According to the local Spokesman-Review, Brown appears to have the backing of the majority of Spokane's city council, who are progressive. "She also has the support of several leaders of color in Spokane," the newspaper noted.

"Black leaders in Spokane have clashed with Woodward's administration over roundtables on police reform and her decision to locate a police precinct in the former East Central Library."

"Visible homelessness, housing affordability and the perception that crime is worse downtown are real issues that I will take on," Brown told me. "But building on our strengths as an increasingly diversified regional economy is a key theme for me."

"I plan to be a mayor focused on economic development," Brown said.

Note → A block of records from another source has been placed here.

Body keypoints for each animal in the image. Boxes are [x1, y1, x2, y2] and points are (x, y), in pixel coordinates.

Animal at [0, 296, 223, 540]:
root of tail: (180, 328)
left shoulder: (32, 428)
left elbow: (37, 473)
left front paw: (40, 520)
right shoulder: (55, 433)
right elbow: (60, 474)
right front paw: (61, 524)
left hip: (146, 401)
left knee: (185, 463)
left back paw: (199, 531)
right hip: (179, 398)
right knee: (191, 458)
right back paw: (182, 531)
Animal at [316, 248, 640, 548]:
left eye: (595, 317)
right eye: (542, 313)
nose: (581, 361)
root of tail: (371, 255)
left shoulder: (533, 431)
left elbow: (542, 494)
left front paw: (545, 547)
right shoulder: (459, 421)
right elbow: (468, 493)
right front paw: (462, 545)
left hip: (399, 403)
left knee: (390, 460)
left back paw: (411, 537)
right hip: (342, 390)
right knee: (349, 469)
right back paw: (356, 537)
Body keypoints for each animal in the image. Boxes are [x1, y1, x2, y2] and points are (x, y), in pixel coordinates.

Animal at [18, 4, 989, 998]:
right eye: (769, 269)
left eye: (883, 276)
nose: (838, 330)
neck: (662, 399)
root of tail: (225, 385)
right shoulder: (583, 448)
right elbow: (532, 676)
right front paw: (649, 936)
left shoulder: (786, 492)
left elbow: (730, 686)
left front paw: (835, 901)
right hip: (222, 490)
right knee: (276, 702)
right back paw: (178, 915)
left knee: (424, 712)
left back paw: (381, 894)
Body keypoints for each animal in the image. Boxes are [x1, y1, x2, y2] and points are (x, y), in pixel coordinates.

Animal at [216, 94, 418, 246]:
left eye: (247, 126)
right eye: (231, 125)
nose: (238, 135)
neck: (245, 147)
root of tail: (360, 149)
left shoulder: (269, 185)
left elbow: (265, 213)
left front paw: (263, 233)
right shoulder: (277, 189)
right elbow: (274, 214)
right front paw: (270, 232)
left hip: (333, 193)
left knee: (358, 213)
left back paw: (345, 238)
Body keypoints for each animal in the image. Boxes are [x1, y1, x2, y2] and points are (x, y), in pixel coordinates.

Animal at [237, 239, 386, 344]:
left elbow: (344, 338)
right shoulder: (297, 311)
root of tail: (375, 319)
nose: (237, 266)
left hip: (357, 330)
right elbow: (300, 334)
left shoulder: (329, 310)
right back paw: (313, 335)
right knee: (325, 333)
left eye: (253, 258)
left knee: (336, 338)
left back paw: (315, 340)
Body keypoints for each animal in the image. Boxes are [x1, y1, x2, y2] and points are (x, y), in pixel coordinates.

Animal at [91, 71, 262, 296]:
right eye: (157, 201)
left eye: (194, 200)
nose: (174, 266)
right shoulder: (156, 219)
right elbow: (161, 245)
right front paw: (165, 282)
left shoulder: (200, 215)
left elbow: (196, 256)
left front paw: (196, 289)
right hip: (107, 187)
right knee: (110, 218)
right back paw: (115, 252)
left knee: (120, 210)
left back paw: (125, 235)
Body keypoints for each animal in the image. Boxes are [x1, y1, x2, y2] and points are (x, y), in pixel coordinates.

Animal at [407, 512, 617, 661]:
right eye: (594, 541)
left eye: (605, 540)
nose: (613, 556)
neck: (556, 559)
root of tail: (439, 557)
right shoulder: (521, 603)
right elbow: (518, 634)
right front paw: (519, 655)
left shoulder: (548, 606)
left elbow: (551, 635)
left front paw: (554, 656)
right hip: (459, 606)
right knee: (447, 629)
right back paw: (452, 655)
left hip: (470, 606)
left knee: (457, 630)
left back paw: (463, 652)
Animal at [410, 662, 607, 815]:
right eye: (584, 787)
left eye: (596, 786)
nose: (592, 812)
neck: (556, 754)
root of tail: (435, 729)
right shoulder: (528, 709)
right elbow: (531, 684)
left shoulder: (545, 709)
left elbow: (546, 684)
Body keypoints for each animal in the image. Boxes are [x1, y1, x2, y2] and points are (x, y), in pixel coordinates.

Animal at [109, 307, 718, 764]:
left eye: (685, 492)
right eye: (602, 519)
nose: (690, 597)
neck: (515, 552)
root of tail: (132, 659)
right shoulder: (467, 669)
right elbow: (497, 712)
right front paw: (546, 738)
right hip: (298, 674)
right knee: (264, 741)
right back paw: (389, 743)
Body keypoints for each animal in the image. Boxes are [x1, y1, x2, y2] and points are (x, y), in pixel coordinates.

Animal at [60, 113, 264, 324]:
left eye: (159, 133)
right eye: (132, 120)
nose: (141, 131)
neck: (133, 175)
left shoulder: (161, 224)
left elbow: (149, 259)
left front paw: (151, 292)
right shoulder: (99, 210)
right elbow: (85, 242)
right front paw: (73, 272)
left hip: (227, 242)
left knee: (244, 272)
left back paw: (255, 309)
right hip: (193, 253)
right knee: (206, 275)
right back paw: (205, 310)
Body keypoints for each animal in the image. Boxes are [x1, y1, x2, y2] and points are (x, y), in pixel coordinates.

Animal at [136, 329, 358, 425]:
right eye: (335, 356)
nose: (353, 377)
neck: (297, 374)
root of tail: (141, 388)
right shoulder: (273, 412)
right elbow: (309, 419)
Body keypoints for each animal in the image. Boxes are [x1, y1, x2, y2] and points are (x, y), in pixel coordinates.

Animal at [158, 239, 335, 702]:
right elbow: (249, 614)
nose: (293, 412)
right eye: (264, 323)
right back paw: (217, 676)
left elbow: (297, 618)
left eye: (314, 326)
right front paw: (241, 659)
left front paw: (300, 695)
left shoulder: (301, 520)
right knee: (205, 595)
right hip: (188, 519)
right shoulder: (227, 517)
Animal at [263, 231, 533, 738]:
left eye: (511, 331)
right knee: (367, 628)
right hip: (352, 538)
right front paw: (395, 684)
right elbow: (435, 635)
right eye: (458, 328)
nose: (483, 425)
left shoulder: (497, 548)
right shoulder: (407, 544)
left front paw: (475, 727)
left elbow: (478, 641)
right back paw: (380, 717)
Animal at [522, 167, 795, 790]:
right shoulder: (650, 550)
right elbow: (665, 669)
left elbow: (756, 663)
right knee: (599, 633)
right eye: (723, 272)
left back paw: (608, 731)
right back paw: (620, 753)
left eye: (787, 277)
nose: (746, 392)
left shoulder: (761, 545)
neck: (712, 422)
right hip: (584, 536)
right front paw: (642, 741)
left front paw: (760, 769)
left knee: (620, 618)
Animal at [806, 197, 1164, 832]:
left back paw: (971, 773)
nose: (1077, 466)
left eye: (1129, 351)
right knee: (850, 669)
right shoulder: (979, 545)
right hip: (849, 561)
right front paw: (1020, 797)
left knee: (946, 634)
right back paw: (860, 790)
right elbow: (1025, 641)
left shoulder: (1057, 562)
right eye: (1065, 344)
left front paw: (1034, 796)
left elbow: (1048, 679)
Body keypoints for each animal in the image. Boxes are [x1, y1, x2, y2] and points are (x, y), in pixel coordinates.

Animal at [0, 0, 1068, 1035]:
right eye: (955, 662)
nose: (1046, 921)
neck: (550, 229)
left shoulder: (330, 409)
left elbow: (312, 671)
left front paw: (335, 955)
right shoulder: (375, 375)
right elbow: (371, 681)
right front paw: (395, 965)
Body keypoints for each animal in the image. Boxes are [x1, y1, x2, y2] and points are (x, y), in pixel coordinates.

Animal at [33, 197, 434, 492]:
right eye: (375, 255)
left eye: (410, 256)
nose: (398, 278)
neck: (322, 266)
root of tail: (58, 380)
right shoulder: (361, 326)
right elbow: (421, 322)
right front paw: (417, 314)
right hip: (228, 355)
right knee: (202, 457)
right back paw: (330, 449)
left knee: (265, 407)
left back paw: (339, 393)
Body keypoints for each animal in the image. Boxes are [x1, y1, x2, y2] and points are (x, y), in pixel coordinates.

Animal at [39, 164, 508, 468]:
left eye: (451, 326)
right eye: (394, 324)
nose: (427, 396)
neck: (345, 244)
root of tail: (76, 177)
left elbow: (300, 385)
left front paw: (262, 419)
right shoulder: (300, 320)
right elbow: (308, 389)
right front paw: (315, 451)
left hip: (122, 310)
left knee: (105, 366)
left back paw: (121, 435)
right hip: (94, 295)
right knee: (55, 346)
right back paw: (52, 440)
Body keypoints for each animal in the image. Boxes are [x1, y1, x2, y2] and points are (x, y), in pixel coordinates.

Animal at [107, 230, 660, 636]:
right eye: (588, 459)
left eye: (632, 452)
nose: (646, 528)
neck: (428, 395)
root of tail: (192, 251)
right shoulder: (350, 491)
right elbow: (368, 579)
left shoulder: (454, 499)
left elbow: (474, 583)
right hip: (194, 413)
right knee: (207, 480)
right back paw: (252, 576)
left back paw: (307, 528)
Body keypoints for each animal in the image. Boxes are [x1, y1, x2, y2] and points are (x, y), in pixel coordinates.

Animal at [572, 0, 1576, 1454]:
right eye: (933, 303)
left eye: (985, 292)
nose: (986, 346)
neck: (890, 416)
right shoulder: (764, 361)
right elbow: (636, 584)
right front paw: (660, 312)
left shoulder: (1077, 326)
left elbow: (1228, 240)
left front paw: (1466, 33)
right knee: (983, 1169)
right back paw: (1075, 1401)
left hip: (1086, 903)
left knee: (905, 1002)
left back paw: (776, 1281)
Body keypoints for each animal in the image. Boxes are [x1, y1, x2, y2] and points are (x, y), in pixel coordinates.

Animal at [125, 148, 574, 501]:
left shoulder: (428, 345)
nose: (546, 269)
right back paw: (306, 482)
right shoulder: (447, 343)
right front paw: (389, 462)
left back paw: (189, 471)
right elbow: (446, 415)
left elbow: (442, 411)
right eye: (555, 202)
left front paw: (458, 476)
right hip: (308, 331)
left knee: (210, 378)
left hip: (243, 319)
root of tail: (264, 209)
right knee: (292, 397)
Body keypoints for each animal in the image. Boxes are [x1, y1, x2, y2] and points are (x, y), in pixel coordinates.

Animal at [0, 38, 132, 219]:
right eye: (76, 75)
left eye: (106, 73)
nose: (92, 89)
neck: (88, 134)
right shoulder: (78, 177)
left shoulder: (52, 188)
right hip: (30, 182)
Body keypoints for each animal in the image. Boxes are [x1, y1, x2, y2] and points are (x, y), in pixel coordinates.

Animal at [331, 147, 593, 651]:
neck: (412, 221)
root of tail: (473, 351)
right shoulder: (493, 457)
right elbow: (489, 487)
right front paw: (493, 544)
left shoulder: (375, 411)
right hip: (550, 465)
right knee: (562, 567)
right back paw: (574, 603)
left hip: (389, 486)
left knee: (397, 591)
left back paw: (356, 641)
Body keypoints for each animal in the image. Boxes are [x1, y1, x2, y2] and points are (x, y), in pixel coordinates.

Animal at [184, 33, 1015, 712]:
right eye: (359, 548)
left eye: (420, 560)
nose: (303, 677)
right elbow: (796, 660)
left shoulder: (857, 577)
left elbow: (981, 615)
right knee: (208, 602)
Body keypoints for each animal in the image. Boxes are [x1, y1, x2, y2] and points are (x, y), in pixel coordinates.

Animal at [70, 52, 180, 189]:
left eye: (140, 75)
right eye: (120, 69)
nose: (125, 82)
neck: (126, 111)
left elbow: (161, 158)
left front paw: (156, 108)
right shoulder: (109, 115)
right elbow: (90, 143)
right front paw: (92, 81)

'The cluster model we helped create at the Commerce Department is dramatically present in Spokane with the clusters of aerospace, healthcare and emerging technology, which can be built on to be keys to the future."

Spokane is my hometown, where I retain personal and business ties. So I've been intrigued to see the downtown develop into a surging business core while watching downtown Seattle decline to a level from which some bet it won't fully recover.

And I think a growing visibility for Spokane may accompany that Seattle core decline. And part of Spokane's economic success, dating back its 1974 World's Fair, has been that leaders have understood the importance of the fact The River Runs Through It.

And now that riverfront focus has extended along the north bank to include The Podium, the adjacent Spokane Arena that houses concerts and sports events and a new $35 million outdoor football and soccer stadium across the street which will open later this year.

So the area is developing into a true sports and entertainment district and that represents another cluster that will require close relations between city hall and the Public Facilities District that oversees those facilities and the role they will play in Spokane's economic future.

The realization of that cluster emerging, coupled with events already long part of the Spokane sports scene gave me the opportunity in February 2022 to suggest that Spokane should take the nickname "Sports Town USA."

The idea actually came to mind as I watched high school and college runners from across the country at a track event in February 2022 at the city's still gleaming new indoor 200-meter six-lane track that boasts the nation's newest and one of the few hydraulic-banked running tracks. That means the ends of the track in the $53 million Podium near downtown are hydraulically elevated for sprint events and lowered for other events.

There might actually be little argument if Spokane claimed the title of the nation's basketball capital. Afterall, it's not only home to a Gonzaga Bulldog basketball team that has dominated the nation's collegiate ranks for going on a quarter century, but the city also hosts on one weekend each year the 3-on-3 basketball tournament called Hoopfest that is the largest event of its kind in the world. Or as the event launched in 1989 touts itself, "the largest 3-on-3 basketball tournament on earth," attracting a quarter-million fans, 450 courts spanning 45 city blocks and drawing 6,700 teams.

Then of course, for the world of runners, there's the Lilac Bloomsday Run. The 7.4-mile run marked its 46th anniversary this past weekend, celebrating the 1977 launch of the event by Spokane resident Don Kardong, who had finished fourth in the marathon at the 1976 Olympics in Montreal.

I'm still waiting for someone in Spokane to have the courage to say: "Of course we should be Sports Town USA. And we are going to start a campaign to claim the title." Maybe Lisa Brown in her run for mayor.